Only the greatest stones remained. Cathedrals of granite, shattered but defiant. Pyramids half-buried in new deserts. Circles of megalithic rock that would one day become legend.
The rest—art, fire, language—was gone.
Mountains crumbled. Valleys drowned. The air turned to boiling rain.
Atlantis itself did not fall. It was scoured.
The flood slammed into its concentric rings like the fist of a god. Walls of crystal and gold shattered as if they were clay. The pyramid at its heart exploded outward, its crown hurled into the sky, its foundation ground down to stone. What had been the greatest civilization in the world was erased—not collapsed, but cleansed.
And when the waters finally withdrew, only a vast scar remained—a circle carved into the earth’s memory, where the city had been. The Eye of the world. The Eye of the Richat.
Below the ruin, deep in the buried sanctums, the seven who had defied Rhaegon felt the world die.

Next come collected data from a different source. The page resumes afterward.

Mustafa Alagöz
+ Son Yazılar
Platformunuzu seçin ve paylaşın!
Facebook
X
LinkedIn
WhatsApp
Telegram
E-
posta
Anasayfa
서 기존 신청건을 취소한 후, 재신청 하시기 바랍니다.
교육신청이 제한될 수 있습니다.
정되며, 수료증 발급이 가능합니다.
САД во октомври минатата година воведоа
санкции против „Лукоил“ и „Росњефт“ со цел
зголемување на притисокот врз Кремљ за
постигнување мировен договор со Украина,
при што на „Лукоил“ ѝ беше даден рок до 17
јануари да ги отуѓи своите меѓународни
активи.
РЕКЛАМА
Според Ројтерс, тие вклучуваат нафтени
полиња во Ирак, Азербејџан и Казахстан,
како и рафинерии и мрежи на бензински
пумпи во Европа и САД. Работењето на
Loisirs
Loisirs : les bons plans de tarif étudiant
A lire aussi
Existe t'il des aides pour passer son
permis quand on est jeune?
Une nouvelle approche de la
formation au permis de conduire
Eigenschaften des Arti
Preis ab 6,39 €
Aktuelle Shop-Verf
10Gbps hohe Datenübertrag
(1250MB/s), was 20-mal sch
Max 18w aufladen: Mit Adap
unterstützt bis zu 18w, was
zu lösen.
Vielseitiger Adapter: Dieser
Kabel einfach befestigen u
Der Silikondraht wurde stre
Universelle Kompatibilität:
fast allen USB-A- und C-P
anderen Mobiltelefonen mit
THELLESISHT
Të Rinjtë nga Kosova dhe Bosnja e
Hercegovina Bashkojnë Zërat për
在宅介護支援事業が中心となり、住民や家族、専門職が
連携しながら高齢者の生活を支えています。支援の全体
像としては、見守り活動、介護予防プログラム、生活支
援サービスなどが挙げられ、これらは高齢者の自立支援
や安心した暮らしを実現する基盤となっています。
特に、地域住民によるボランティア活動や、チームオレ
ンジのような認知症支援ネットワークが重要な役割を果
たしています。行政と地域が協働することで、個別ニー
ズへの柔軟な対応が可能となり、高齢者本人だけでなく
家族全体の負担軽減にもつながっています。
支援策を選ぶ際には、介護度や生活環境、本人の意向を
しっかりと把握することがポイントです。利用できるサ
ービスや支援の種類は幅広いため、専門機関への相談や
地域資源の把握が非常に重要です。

The earth convulsed above them. Shockwaves rippled through the bedrock. Even here, in the deepest halls of Anunnaki engineering, the light failed and the walls buckled. Mafdet pressed her hands to the trembling stone. “Hold,” she whispered to the earth, though she knew it could not hear.
They could do nothing but wait—the gods reduced to witnesses.
When the last echoes faded, they emerged into the light of a ruined dawn.
Smoke covered the horizon. The air was thick with the smell of salt and ash. Where Atlantis had stood, there was only silence, and a circle of scarred stone gazing back like an unblinking eye.
Thoth looked upon it and whispered, “The world has been washed clean. But so has the memory of what we were.”